◆ **Data records**:
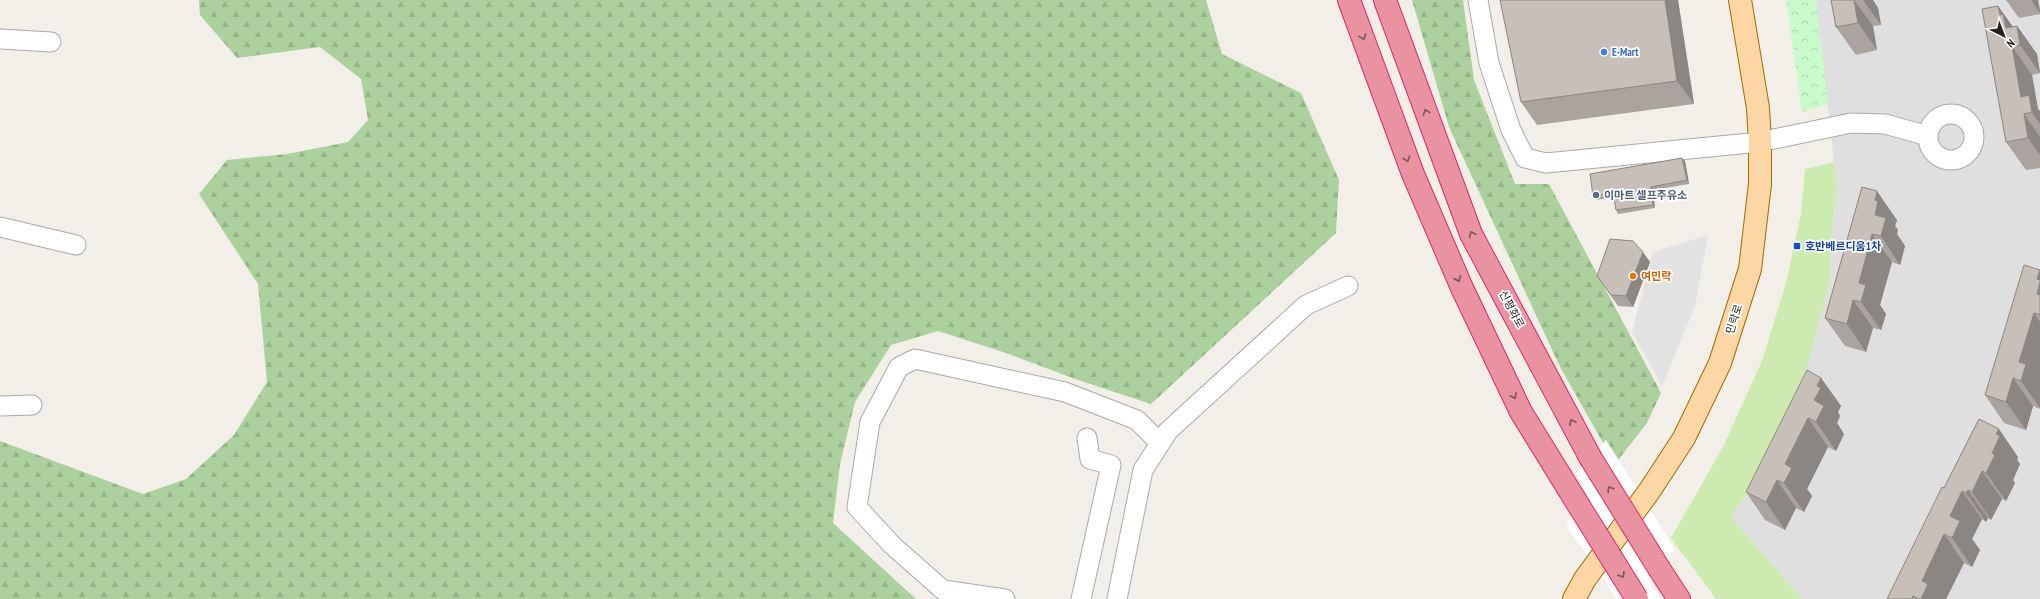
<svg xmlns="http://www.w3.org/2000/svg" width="2040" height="599" viewBox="0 0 2040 599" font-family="'PT Sans Narrow','Noto Sans KR',sans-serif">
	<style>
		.residential { fill: #e0dfdf }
		.grass { fill: #cdebb0 }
		.forest { fill: url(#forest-firs) }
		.park { fill: url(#park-crowns) }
		.parking { fill: #e2e2e2 }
		.pier { fill: #fff }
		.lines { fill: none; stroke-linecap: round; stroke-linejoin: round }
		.minor-casing { stroke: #a9a9a9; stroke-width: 21 }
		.major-casing { stroke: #a06b00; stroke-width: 24 }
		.highway-casing { stroke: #dc2a67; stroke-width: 24 }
		.minor { stroke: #fff; stroke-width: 19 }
		.major { stroke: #fcd6a4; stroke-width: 22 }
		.highway { stroke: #e892a2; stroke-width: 22 }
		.highway-bridge-casing { stroke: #dc2a67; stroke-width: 24; stroke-linecap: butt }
		.highway-bridge { stroke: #e892a2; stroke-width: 22 }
		.wall { fill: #aba49e }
		.shaded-wall { fill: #8b8681 }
		.building { fill: #c7bfb8; stroke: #8b8681 }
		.oneway { stroke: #7b545c }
		.shop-dot { fill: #3f7fe0; stroke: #fff; stroke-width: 1.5 }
		.service-dot { fill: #5c6f8a; stroke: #fff; stroke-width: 1.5 }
		.transit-dot { fill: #1a4fb4; stroke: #fff; stroke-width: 1.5 }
		.food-dot { fill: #e8710a; stroke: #fff; stroke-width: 1.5 }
		.labels { text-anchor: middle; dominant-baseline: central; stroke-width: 3.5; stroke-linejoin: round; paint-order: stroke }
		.shop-label { font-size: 11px; font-weight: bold; fill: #366cbe; stroke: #fff; text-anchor: start }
		.service-label { font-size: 11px; font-weight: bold; fill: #4e5e75; stroke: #fff; text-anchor: start }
		.transit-label { font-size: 11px; font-weight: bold; fill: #164399; stroke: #fff; text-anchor: start }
		.food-label { font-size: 11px; font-weight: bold; fill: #c56008; stroke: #fff; text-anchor: start }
		.street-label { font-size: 11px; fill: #222; stroke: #fff }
	</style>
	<defs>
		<pattern id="forest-firs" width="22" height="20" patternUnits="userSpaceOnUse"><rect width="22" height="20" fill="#add19e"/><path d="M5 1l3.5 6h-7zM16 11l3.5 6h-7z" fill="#95b388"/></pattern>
		<pattern id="park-crowns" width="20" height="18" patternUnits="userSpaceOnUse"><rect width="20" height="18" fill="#c8facc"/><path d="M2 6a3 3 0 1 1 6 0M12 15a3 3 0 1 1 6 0" fill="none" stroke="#acd6af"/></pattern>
	</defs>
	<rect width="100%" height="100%" fill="#f2efe9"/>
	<path class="residential" d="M1816 0H2040V599H1802L1731 517 1772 458 1830 280 1831 240 1837 189Z"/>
	<path class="grass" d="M1834 162 1837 189 1831 240 1830 280 1803 382 1772 458 1731 517 1802 599H1716L1671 538 1723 447 1762 361 1786 283 1801 214 1805 169Z"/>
	<path class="forest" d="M199 0H1206L1222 54 1301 93 1339 180 1336 233 1151 404 1075 379 1009 354 938 331 891 345 855 402 840 464 833 523 916 599H0V441L143 494 186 479 234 435 267 382 258 284 199 194 227 160 287 154 348 142 368 120 361 79 320 47 237 58 200 15Z
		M1412 0H1463L1474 80 1515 184H1549L1661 393 1647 423 1615 464 1560 367 1449 127Z"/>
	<path class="park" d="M1786 0H1816L1828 104 1802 112Z"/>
	<path class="parking" d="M1708 235 1695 306 1662 386 1632 332 1653 252Z"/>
	<path class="pier" d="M1606 440 1675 549 1651 584 1661 599H1617L1566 525 1587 495 1576 473Z"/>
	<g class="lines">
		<g class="minor-casing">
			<path id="minor" d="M1478 0 1489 63 1511 130 1525 158 1546 163 1760 142 1851 123 1885 124 1928 136
				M0 39 51 42
				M1928 137a23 23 0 1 1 46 0a23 23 0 1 1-46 0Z
				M0 227 76 245
				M0 406 32 405
				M1005 599 943 590 892 545 857 507 870 422 899 367 915 359 1065 392 1137 420 1160 443
				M1081 599 1111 465 1090 459 1087 438
				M1117 599 1143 470 1168 431 1306 305 1348 286"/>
		</g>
		<g class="major-casing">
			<path id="major" d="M1574 599 1585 579 1650 490 1684 438 1720 363 1750 269 1760 184V142L1758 108 1740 0"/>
		</g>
		<g class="highway-casing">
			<path id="highway" d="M1349 0 1413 174 1462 288 1521 412 1579 506
				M1385 0 1471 234 1590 457
				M1660 570 1679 599"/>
		</g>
		<use href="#minor" class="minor"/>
		<use href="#major" class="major"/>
		<use href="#highway" class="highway"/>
		<g class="highway-bridge-casing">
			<path id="highway-bridge" d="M1590 457 1660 570
				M1579 506 1637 599"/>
		</g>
		<use href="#highway-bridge" class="highway-bridge"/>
	</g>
	<path class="wall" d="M1500 0H1678L1694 104 1537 125 1521 102Z
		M1831 0H1873L1878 8 1881 25 1873 26 1877 50 1856 55 1836 27Z
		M2006 0H2038L2040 9V14L2019 18Z
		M1998 6 2013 27 2017 26 2037 54 2040 73 2032 75 2038 109 2040 111V168L2026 170 2006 142Z
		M1685 161 1689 184 1653 190 1655 208 1618 214 1616 210 1614 197 1596 200 1593 196Z
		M1862 187 1897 220 1895 226 1898 230 1897 234 1905 246 1900 265 1892 262 1880 305 1886 314 1881 330 1873 328 1866 352 1845 346 1825 318Z
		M1650 262 1633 307 1618 306 1597 276Z
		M2040 270V409L2033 406 2026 430 2004 423 1985 395Z
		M1821 378 1841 406 1838 412 1840 416 1837 423 1844 434 1836 451 1828 447 1807 489 1812 496 1804 512 1796 508 1785 530 1765 520 1746 492Z
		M1979 419 2018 457 2017 460 2020 464 2013 480 2015 483 2006 501 2002 499 1991 520 1988 518 1986 522 1982 519 1972 539 1980 550 1972 567 1964 563 1946 599H1887L1944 488Z"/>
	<path class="shaded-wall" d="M1665 0H1678L1694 104 1677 81Z
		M1854 0 1873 26 1877 50 1858 23Z
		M1863 0H1873L1878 8 1881 25Z
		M2031 0H2038L2040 13Z
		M1998 6 2018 34 2017 26 2037 54 2040 73 2020 45 2006 28 2000 15Z
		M2012 46 2032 75 2038 109 2040 111V124L2021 97Z
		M2024 114 2040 137V155L2028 138Z
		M1682 158 1685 161 1689 184 1687 180Z
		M1651 187 1653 190 1655 208 1653 205Z
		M1877 191 1897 220 1895 226 1898 230 1897 234 1905 246 1900 265 1881 236 1875 215V200Z
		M1872 234 1892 262 1880 305 1886 314 1881 330 1861 302 1859 283Z
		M1643 252 1650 262 1633 307 1626 296Z
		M2040 270V299L2037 294V279Z
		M1853 300 1873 328 1866 352 1847 324Z
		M2034 313 2040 322V408L2021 381 2019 362Z
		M1821 378 1841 406 1838 412 1840 416 1837 423 1844 434 1836 451 1816 422 1814 400 1817 386Z
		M2013 378 2033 406 2026 430 2006 402Z
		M1808 418 1828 447 1807 489 1812 496 1804 512 1784 483 1785 464Z
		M1999 429 2018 457 2017 460 2020 464 2013 480 2015 483 2006 501 1986 473 1992 453 1996 434Z
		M1982 471 2002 499 1991 520 1972 492Z
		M1777 480 1796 508 1785 530 1766 502Z
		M1968 490 1988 518 1986 522 1966 493Z
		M1962 491 1982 519 1972 539 1980 550 1972 567 1952 538 1950 516Z
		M1944 534 1964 563 1946 599H1921L1922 581Z"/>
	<path class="building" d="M1500 0H1665L1677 81 1521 102Z
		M1831 0H1854L1858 23 1836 27Z
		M1998 6 2000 15 2003 14 2006 28 2017 26 2020 45 2012 46 2021 97 2029 95 2032 112 2024 114 2028 138 2006 142 1982 9Z
		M1682 158 1687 180 1651 187 1653 205 1616 210 1613 193 1593 196 1590 174Z
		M1862 187 1877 191 1875 200 1878 201 1875 215 1886 218 1881 236 1872 234 1859 283 1866 285 1861 302 1853 300 1847 324 1825 318Z
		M1610 239 1633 241 1643 252 1626 296 1611 295 1597 276Z
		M2024 265 2040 270 2037 279 2040 280V282L2037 294 2040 295V315L2034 313 2019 362 2026 364 2021 381 2013 378 2006 402 1985 395Z
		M1807 370 1821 378 1817 386 1821 388 1814 400 1824 406 1816 422 1808 418 1785 464 1792 468 1784 483 1777 480 1766 502 1746 492Z
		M1979 419 1999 429 1996 434 2000 436 1992 453 1995 455 1986 473 1982 471 1972 492 1968 490 1966 493 1962 491 1950 516 1960 521 1952 538 1944 534 1922 581 1928 584 1921 599H1919L1913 596 1912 599H1887L1942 487 1944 488Z"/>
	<defs><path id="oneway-chevron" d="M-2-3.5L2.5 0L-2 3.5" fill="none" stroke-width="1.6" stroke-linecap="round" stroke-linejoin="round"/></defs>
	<g class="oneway">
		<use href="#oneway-chevron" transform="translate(1363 37) rotate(70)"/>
		<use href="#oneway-chevron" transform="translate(1426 112) rotate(-110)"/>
		<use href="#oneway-chevron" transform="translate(1407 159) rotate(70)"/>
		<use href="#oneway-chevron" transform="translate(1472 234) rotate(-114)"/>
		<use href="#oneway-chevron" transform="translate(1458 279) rotate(67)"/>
		<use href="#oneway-chevron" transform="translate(1514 396) rotate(64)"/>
		<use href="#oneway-chevron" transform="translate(1572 422) rotate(-118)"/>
		<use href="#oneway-chevron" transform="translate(1610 489) rotate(-122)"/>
		<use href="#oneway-chevron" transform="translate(1622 575) rotate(58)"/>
	</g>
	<circle class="shop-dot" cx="1604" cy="52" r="4"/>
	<circle class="service-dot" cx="1596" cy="195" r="4"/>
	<rect class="transit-dot" x="1793" y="242" width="8" height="8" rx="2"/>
	<circle class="food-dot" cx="1633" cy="276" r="4"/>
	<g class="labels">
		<g class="shop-label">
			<text x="1612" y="52">E-Mart</text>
		</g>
		<g class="service-label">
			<text x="1604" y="195">이마트 셀프주유소</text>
		</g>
		<g class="transit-label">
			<text x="1805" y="246">호반베르디움1차</text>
		</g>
		<g class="food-label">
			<text x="1641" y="276">여민락</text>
		</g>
		<g class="street-label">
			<text transform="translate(1512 309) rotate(62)">신평화로</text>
			<text transform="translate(1734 319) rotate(-72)">민락로</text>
		</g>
	</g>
	<g transform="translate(2004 36) rotate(138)" stroke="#ffffff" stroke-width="3" paint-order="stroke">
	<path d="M0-3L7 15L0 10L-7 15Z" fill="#222222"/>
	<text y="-6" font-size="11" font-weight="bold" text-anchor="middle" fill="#222222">N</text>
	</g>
</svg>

◆ **What you should do**: As listed above, the lines from the line with "#a9a9a9; stroke-width: 21" to the line with "middle; dominant-baseline: central;" are to be echoed exactly, with both ends included and nothing added.

◆ **Solution for this exercise**:
		.minor-casing { stroke: #a9a9a9; stroke-width: 21 }
		.major-casing { stroke: #a06b00; stroke-width: 24 }
		.highway-casing { stroke: #dc2a67; stroke-width: 24 }
		.minor { stroke: #fff; stroke-width: 19 }
		.major { stroke: #fcd6a4; stroke-width: 22 }
		.highway { stroke: #e892a2; stroke-width: 22 }
		.highway-bridge-casing { stroke: #dc2a67; stroke-width: 24; stroke-linecap: butt }
		.highway-bridge { stroke: #e892a2; stroke-width: 22 }
		.wall { fill: #aba49e }
		.shaded-wall { fill: #8b8681 }
		.building { fill: #c7bfb8; stroke: #8b8681 }
		.oneway { stroke: #7b545c }
		.shop-dot { fill: #3f7fe0; stroke: #fff; stroke-width: 1.5 }
		.service-dot { fill: #5c6f8a; stroke: #fff; stroke-width: 1.5 }
		.transit-dot { fill: #1a4fb4; stroke: #fff; stroke-width: 1.5 }
		.food-dot { fill: #e8710a; stroke: #fff; stroke-width: 1.5 }
		.labels { text-anchor: middle; dominant-baseline: central; stroke-width: 3.5; stroke-linejoin: round; paint-order: stroke }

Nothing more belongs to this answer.